> Your task
Where the string "github" occurs in the material below, report the whole line.

> Supplied information
###
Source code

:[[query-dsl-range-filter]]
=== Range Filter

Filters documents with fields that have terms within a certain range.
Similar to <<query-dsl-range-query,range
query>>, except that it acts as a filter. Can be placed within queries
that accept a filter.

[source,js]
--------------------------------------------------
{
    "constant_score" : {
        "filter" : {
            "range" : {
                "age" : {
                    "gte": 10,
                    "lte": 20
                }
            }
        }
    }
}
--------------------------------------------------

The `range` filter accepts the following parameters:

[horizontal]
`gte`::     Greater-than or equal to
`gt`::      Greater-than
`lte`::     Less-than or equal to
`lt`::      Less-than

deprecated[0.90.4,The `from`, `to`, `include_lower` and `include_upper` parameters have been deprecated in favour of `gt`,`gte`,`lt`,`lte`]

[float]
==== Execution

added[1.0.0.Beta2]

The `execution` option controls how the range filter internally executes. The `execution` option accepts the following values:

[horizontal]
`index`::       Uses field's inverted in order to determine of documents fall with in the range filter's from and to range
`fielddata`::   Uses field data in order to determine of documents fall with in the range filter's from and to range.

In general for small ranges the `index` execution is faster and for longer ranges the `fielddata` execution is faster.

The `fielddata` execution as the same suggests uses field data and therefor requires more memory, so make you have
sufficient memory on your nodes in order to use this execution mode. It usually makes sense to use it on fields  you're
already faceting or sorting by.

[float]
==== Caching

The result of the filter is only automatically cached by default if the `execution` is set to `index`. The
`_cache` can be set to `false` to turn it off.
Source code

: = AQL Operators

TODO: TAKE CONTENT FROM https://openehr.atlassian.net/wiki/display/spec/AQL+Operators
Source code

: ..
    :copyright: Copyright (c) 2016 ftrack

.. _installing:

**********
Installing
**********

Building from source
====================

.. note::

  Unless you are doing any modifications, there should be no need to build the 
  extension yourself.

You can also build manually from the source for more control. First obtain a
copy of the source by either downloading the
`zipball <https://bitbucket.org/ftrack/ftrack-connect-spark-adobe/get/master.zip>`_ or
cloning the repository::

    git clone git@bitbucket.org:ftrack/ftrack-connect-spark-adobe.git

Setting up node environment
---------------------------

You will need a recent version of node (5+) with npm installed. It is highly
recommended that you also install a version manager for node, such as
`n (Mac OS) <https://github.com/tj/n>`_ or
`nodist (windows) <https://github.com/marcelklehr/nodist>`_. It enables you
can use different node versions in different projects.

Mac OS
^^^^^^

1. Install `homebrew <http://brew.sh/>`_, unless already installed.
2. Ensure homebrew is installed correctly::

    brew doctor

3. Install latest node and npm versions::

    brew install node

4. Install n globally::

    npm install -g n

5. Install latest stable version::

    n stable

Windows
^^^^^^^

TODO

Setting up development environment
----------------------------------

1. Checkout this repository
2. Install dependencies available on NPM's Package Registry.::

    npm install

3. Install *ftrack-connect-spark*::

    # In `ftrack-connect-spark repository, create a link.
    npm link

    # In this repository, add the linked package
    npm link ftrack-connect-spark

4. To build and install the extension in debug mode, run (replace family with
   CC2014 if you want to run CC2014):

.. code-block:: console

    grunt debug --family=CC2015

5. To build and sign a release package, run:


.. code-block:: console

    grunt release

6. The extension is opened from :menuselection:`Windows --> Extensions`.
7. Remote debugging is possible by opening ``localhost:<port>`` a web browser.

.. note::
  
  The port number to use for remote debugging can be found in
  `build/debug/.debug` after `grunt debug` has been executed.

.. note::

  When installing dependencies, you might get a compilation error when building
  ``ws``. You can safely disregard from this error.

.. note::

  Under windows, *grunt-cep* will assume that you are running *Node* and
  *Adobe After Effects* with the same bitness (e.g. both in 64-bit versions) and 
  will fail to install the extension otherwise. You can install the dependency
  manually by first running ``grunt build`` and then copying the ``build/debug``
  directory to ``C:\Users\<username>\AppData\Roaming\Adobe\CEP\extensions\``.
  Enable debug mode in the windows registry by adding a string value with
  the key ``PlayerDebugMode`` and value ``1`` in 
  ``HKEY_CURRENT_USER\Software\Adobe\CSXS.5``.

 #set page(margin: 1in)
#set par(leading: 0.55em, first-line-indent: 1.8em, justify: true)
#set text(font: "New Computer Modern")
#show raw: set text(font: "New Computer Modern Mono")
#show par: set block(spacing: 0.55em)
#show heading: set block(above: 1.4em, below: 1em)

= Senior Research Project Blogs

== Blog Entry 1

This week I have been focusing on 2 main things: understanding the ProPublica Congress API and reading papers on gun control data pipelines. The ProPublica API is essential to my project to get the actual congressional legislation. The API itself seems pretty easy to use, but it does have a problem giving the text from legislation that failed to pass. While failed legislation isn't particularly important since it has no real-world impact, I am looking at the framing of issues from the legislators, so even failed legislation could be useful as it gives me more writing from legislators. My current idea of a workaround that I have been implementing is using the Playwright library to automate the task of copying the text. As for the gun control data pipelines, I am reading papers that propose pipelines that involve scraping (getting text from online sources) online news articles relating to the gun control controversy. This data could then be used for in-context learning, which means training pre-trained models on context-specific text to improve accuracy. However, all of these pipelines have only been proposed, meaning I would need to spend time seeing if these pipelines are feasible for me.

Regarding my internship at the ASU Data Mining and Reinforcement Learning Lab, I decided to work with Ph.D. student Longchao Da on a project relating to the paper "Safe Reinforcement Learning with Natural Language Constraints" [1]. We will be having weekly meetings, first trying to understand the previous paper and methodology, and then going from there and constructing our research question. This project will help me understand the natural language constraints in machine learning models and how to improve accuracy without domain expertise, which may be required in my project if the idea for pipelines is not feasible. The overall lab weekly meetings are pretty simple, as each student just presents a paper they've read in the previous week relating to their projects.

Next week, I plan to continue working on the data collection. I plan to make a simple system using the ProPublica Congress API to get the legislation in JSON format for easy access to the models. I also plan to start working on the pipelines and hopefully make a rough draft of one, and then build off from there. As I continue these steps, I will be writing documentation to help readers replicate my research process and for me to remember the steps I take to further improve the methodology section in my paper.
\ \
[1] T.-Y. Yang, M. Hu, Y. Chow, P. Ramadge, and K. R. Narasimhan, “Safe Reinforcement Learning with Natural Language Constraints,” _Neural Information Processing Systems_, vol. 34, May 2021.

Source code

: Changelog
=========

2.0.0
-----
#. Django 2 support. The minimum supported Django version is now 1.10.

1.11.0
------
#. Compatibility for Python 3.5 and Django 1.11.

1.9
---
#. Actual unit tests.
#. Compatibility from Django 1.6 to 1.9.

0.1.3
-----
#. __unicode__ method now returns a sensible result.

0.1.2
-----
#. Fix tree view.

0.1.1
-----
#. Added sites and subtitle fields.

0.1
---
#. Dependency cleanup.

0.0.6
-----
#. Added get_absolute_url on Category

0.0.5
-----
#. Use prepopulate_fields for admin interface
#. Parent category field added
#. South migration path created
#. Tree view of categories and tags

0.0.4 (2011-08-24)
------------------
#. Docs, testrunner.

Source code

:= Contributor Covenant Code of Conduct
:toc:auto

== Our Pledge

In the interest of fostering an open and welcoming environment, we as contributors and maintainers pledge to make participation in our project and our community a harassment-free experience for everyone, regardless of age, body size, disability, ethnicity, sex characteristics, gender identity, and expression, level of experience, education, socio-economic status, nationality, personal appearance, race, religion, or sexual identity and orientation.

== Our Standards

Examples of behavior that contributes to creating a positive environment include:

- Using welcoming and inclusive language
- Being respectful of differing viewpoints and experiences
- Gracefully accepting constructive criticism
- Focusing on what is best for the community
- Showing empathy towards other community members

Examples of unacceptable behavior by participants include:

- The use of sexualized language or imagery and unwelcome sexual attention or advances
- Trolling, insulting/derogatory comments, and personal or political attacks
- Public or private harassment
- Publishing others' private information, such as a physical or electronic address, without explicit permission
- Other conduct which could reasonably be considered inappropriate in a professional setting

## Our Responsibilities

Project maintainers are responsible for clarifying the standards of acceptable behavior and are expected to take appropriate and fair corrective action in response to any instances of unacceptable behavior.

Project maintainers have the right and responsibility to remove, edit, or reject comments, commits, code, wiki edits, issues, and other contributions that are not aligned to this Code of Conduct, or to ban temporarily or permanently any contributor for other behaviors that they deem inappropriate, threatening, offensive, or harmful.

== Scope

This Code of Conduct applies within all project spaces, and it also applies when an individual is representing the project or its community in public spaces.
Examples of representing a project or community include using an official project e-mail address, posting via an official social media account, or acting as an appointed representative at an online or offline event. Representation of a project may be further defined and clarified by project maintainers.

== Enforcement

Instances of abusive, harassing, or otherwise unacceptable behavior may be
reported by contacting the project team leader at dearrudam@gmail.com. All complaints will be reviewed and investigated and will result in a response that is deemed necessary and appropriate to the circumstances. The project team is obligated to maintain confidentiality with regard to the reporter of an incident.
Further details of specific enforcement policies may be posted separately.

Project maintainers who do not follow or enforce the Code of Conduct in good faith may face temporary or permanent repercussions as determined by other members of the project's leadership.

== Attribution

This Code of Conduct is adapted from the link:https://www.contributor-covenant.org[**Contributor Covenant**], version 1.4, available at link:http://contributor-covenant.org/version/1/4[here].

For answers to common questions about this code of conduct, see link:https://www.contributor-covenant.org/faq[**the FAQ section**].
###
> Result for this task
`n (Mac OS) <https://github.com/tj/n>`_ or
`nodist (windows) <https://github.com/marcelklehr/nodist>`_. It enables you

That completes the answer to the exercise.